Brano da leggere
┏━━
Trenta anni fa, sulla parete sud del Lhotse, una corda usurata si rompeva portandoci via per sempre il talento di Jerzy Kukuczka. Era il migliore, il più forte di tutti in quegli anni Ottanta che vedevano l’himalaysmo guadagnarsi le prime pagine dei quotidiani internazionali. Era un talento raro, un uomo determinato spinto verso l’alto da una passione più unica che rara. Secondo uomo, dopo Reinhold Messner, a completare la salita dei 14 Ottomila (in appena 8 anni); primo a raggiungere la vetta di 4 Ottomila in inverno: Dhaulagiri, Cho Oyu, Kangchenjunga e Annapurna; dieci le nuove vie aperte sulle più alte montagne del pianeta, molte in stile alpino. Nel 1989 aveva già fatto tanto, eppure non poteva stare lontano da quelle montagne, quelle su cui si sentiva veramente se stesso, quelle che lo attraevano e sui cui aveva la capacità di vedere tracciati, anche suicidi (com’è stata definita quella che oggi è la Via Polacca al K2, probabilmente il più estremo itinerario dell’Himalaya), dove per gli altri non c’era alcuna possibilità di passare.

A trent’anni dalla  sua scomparsa abbiamo pensato che il modo più bello per ricordare questo fuoriclasse dell’himalaysmo polacco fosse quello di farcelo raccontare da chi, in un giorno del 1975, ha deciso di donare per sempre il suo cuore al forte alpinista: la compagna di una vita Cecylia Kukuczka.

 

Cecylia, come vi siete conosciuti?

“Ci siamo incontrati per caso in un bar: lui stava festeggiando il suo compleanno con due colleghi, io sono andata al bar per chiacchierare con un amico. Non c’erano tavoli liberi, ma notammo che tre persone sedute sembravano in procinto di andare via, così ci avvicinammo domandando se ci fossimo potuti accomodare. Loro suggerirono che avremmo potuto sederci con loro e, nel frattempo, fummo raggiunti da altri due gentiluomini: uno di loro era Jurek Kukuczka.”

Un amore a prima vista…

“I suoi occhi mi hanno fin da subito trasmesso tanto. Erano occhi saggi, sognanti, caldi e pieni di mistero. È stato lui quella sera ad accompagnarmi a casa, ed è così che è nata la nostra relazione. Ci siamo profondamente innamorati, l’uno dell’altro.”

Come viveva questa sua grande passione per la montagna?

“All’inizio della relazione non sapevo che Jurek andasse così tanto in montagna, l’ho percepito gradualmente, conoscendolo. Ho capito che aveva bisogno della montagna come se fosse pane. Le vette lo attraevano come una calamita, una passione senza fine.
┗━━
Obiettivo A
Rispondi a queste domande sul brano su Jerzy Kukuczka:
(i) Quali sono i quattro Ottomila che Kukuczka ha raggiunto per primo in inverno?
(ii) In quale anno Cecylia Kukuczka ha deciso di donargli per sempre il suo cuore?
(iii) Con chi stava festeggiando il compleanno Kukuczka nel bar in cui si sono conosciuti?
Obiettivo B
Riporta la parte del brano su Jerzy Kukuczka compresa tra "Come viveva questa" e "passione senza fine.", estremi inclusi.
Obiettivo C
Fornisci il seguito del brano su Jerzy Kukuczka, cominciando subito dopo l'ultima frase riportata.

Dati forniti
┏━━
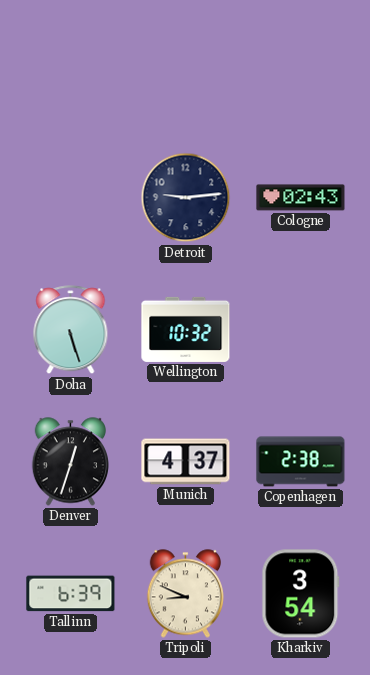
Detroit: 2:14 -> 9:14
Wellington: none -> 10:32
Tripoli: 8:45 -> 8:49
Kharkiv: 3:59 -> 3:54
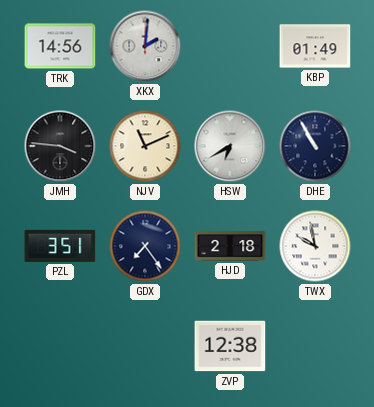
┗━━
Risposta scritta A
(i) Dhaulagiri, Cho Oyu, Kangchenjunga e Annapurna.
(ii) Nel 1975.
(iii) Con due colleghi.

Risposta scritta B
Come viveva questa sua grande passione per la montagna?

“All’inizio della relazione non sapevo che Jurek andasse così tanto in montagna, l’ho percepito gradualmente, conoscendolo. Ho capito che aveva bisogno della montagna come se fosse pane. Le vette lo attraevano come una calamita, una passione senza fine.

Risposta scritta C
La nostra relazione era basata sulla tolleranza e sulla fiducia. Era una vita felice e piena di sorprese.”

30 anni senza Jurek, 30 anni spesi per ricordarlo e mantenerne viva la memoria. Quanto era forte il legame che vi univa e che probabilmente vi unisce tutt’ora?

“Sono trascorsi 30 anni da quanto Jurek non è più tornato dalla parete sud del Lhotse, 30 anni. Ricordo quanto erano lunghe e infinite le nostre separazioni, ma anche quanto belli e meravigliosi erano i ritorni, come li ho aspettati.

Ho sempre creduto che Jurek sarebbe tornato dalle montagne e questo mi ha dato forza e perseveranza nel nostro rapporto.”

Dopo la scomparsa di Jerzy Kukuczka ha deciso di dedicare tutti i tuoi sforzi nel mantenimento di un piccolo museo a lui dedicato. Un impegno difficile…

“È una piccola struttura dove ci sono tante cose: attrezzature, riconoscimenti, tutto quello che gli è appartenuto. È un lavoro difficile, ma sono felice di portare avanti il suo ricorso. Sono onorate ce molte persone ancora oggi vogliano ascoltare la sua storia himalayana. Questo è il premio più importante per me, la sua memoria.”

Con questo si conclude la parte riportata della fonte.